▶ [Written exercise]: Copy the material below word for word, starting at its very first line and ending at the line that contains "genus: Heteranthelium", with both of those lines included. Reproduce only that stretch.

▶ [Data for the task]:
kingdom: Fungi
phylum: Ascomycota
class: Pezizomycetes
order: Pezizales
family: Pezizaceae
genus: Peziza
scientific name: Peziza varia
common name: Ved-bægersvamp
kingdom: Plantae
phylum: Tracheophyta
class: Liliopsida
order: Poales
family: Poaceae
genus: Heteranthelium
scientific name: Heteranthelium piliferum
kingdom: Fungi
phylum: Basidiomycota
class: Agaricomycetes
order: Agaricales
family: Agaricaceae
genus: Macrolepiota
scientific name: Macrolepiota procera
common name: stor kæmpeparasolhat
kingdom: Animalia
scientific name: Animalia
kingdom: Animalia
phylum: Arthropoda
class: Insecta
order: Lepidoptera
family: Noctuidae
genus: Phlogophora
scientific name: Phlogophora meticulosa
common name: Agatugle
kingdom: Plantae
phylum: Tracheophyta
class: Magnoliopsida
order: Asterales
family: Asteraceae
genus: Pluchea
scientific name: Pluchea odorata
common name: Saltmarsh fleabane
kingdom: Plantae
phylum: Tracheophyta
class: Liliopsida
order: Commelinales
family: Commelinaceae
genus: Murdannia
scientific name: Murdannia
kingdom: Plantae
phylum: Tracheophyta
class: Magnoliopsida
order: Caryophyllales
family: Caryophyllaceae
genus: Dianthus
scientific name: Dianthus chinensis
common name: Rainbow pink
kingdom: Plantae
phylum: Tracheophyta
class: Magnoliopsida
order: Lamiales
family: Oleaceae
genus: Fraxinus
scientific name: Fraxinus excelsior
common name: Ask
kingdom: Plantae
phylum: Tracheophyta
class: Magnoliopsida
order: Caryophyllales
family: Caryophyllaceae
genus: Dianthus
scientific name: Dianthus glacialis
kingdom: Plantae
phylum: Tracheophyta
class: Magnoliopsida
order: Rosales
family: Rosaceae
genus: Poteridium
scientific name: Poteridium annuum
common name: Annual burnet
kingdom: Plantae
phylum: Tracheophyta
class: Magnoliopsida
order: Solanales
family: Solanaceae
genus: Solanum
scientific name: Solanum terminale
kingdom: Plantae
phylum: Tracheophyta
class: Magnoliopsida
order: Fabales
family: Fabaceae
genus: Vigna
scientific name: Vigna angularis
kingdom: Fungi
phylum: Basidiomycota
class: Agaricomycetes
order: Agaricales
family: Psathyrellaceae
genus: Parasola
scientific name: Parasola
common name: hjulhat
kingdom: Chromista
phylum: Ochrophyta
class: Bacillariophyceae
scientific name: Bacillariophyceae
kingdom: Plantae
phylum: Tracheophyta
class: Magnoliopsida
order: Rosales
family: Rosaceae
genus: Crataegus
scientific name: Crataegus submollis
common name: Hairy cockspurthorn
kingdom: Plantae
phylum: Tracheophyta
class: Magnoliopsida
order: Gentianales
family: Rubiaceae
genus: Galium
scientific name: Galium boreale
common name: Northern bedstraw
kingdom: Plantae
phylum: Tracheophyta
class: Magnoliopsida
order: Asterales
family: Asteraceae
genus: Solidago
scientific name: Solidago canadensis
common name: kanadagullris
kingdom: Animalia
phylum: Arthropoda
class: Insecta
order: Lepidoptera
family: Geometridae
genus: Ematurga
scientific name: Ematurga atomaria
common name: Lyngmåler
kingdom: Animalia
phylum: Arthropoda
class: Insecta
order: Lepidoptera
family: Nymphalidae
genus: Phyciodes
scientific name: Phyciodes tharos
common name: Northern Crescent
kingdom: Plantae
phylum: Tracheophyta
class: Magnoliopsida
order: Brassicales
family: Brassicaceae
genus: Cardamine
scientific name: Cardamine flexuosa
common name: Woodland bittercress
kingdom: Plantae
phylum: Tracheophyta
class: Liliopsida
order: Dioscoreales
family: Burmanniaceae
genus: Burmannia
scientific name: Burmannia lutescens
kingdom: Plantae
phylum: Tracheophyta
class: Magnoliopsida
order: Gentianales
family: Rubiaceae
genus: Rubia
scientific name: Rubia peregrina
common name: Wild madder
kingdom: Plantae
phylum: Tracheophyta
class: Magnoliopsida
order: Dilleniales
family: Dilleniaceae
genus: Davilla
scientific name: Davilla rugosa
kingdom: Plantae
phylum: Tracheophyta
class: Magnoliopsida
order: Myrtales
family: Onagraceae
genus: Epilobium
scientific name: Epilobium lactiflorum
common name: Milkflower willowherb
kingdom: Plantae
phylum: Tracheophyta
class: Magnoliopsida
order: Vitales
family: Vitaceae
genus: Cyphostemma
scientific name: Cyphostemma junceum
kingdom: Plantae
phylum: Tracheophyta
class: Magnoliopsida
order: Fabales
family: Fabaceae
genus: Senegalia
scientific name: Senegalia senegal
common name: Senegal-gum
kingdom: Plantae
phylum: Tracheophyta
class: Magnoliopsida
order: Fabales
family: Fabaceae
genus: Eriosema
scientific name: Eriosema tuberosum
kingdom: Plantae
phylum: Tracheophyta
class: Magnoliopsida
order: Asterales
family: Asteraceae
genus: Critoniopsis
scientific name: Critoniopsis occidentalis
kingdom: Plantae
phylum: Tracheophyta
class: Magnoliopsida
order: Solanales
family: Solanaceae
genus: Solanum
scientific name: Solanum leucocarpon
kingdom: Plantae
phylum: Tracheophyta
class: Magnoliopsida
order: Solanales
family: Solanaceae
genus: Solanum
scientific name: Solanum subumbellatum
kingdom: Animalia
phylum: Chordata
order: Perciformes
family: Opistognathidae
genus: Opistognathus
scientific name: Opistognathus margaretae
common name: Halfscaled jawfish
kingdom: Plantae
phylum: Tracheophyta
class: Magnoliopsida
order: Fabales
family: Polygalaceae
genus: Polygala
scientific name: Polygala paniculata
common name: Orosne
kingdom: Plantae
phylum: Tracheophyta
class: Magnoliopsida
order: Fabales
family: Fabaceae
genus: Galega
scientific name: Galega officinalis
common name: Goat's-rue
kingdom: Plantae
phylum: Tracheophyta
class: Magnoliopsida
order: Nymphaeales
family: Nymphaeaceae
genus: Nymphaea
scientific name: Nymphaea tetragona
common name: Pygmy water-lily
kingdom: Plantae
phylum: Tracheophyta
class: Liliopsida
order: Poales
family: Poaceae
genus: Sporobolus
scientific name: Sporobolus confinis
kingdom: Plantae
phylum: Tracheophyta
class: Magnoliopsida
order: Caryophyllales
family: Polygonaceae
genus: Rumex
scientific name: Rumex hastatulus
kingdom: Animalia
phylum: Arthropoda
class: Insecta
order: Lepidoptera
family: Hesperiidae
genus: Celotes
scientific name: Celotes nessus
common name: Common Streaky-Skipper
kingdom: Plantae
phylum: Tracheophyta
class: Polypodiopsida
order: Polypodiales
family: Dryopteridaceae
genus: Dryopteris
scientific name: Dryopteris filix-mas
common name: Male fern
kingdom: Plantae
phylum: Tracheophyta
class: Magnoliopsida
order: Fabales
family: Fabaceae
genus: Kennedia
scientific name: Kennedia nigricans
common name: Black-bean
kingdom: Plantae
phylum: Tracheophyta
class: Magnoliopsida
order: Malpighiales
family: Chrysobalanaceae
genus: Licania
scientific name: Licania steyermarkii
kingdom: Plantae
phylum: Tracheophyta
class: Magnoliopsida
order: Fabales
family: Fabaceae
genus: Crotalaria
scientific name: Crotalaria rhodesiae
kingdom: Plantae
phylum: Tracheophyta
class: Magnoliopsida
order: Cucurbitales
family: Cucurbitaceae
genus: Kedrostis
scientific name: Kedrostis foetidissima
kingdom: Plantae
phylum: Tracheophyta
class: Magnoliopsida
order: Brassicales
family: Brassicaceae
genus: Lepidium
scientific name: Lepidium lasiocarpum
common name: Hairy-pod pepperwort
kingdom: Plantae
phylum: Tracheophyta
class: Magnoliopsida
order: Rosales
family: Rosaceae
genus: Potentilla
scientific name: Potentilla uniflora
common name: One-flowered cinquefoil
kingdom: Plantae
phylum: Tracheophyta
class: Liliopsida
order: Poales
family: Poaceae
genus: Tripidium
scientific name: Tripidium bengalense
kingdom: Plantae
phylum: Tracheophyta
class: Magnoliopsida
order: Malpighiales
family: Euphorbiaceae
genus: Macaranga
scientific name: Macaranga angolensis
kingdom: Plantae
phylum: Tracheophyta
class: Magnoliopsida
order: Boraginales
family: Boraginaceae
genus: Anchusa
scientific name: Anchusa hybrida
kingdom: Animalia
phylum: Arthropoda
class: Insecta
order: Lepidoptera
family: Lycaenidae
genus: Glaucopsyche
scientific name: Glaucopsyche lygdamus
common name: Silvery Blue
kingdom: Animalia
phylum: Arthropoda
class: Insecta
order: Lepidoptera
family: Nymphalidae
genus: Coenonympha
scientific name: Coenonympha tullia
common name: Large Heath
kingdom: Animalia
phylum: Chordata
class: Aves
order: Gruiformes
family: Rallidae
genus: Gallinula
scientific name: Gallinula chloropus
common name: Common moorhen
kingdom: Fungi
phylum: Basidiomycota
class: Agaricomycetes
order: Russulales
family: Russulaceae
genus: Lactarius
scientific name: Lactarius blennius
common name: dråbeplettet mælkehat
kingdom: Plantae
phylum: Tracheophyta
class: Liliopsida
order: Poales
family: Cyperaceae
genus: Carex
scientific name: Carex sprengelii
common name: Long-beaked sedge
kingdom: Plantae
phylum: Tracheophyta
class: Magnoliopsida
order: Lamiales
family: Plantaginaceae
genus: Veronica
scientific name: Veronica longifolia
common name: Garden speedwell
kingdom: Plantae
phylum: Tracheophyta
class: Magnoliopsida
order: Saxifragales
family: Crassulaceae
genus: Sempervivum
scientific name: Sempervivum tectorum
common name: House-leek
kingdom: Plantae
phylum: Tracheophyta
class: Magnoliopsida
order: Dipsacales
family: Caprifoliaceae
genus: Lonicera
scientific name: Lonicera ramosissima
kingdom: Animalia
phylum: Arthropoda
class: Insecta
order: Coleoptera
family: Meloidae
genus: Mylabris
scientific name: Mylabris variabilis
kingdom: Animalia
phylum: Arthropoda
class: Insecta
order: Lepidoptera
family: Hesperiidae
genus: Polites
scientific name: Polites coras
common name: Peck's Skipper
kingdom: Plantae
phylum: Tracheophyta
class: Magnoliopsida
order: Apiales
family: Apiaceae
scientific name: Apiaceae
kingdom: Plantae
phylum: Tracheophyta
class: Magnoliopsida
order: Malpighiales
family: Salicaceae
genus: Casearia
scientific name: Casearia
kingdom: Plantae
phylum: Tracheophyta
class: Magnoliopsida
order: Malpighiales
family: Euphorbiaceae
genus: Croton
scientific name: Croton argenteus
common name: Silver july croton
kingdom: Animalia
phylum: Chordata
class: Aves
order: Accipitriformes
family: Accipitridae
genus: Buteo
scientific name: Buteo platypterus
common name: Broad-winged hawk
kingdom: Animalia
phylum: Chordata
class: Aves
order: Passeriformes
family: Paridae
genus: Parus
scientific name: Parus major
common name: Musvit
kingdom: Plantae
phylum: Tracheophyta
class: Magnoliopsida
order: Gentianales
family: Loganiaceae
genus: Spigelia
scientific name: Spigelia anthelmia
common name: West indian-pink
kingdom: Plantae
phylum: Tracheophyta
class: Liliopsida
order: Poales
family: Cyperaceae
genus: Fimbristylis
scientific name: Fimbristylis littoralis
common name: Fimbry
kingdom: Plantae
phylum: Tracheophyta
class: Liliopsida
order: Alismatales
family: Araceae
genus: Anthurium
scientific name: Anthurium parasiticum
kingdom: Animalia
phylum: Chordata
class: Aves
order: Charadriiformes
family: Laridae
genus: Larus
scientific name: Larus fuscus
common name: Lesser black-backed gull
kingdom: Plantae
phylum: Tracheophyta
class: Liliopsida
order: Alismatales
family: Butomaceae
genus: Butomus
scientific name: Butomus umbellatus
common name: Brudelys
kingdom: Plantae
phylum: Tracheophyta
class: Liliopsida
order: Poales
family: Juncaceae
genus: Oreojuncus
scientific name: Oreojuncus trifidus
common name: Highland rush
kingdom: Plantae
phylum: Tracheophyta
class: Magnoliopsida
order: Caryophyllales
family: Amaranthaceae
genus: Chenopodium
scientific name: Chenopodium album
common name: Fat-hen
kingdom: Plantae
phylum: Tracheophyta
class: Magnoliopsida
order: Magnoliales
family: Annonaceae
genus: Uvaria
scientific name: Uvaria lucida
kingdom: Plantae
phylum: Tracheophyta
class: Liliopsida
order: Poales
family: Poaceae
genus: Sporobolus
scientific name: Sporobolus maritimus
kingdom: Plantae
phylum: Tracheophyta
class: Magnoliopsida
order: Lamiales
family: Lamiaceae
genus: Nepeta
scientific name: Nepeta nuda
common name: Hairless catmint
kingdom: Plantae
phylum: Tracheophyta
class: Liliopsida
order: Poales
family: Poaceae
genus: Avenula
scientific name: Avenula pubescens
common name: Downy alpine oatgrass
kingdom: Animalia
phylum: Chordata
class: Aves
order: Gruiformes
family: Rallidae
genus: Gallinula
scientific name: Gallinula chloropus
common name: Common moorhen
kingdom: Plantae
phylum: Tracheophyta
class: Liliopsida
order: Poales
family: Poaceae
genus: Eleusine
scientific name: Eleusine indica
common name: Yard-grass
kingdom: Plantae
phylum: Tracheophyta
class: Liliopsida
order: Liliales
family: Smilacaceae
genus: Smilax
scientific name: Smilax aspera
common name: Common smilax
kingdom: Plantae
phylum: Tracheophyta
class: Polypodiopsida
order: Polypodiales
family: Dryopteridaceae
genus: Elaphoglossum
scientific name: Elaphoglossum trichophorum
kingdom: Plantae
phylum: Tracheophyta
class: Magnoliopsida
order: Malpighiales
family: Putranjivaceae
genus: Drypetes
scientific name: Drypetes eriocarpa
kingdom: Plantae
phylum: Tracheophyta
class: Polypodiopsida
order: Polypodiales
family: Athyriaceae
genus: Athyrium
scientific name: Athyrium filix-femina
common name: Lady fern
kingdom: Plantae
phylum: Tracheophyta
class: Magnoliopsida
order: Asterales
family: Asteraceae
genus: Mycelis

▶ [Correct answer]:
kingdom: Fungi
phylum: Ascomycota
class: Pezizomycetes
order: Pezizales
family: Pezizaceae
genus: Peziza
scientific name: Peziza varia
common name: Ved-bægersvamp
kingdom: Plantae
phylum: Tracheophyta
class: Liliopsida
order: Poales
family: Poaceae
genus: Heteranthelium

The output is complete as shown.